Warrick Dunn has a Home for the Holidays program, which gives single parents a home. Dunn has provided more than 100 homes for these families.
After Hurricane Katrina, he challenged each NFL player to donate $5,000, resulting in about $5 million being raised for Katrina relief.
Writing for Black Voices on the Huffington Post, Zahara Hill reported that Martellus Bennett of the Green Bay Packers pledged to donate all of the sales from his jersey to after-school programs. And his brother Michael said he’d be giving all of the money from his 2017 endorsement deals to charities that cater to minorities and the empowerment of Black women.
And Colin Kaepernick has donated $700,000 of his $1 million pledge to 24 organizations.
This is only the tip of the iceberg of men who compete on the field to win the game, and off the field to see who can be the most creative with their giving.
These are men in brotherhood with each other and with their people. And even when kneeling they are head and shoulders above that man in the White House.
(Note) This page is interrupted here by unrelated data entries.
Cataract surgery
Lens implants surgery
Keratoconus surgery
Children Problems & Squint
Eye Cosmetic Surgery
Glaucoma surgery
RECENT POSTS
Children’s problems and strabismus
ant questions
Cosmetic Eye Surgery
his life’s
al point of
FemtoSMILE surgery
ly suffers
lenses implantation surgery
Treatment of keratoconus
And in all of this we see how unintended consequences are often lessons taught by the Lord working in mysterious ways. In throwing red meat to his hyena base, Trump has roused prides of lions who are stretching and flexing and hearing the call to come together. LeBron James has 38.6 million Twitter followers and Stephen Curry has 10.5 million. And one fact that cannot be contested is that these gentlemen know how to keep their eye on the ball. And when you add the players in all the leagues sending out Colin Kaepernick’s original message calling for racial justice to their fans of all races, even briefly, then we may see one of those unintended consequences that cause us to smile and say, “Oh, now I see what God was doing”.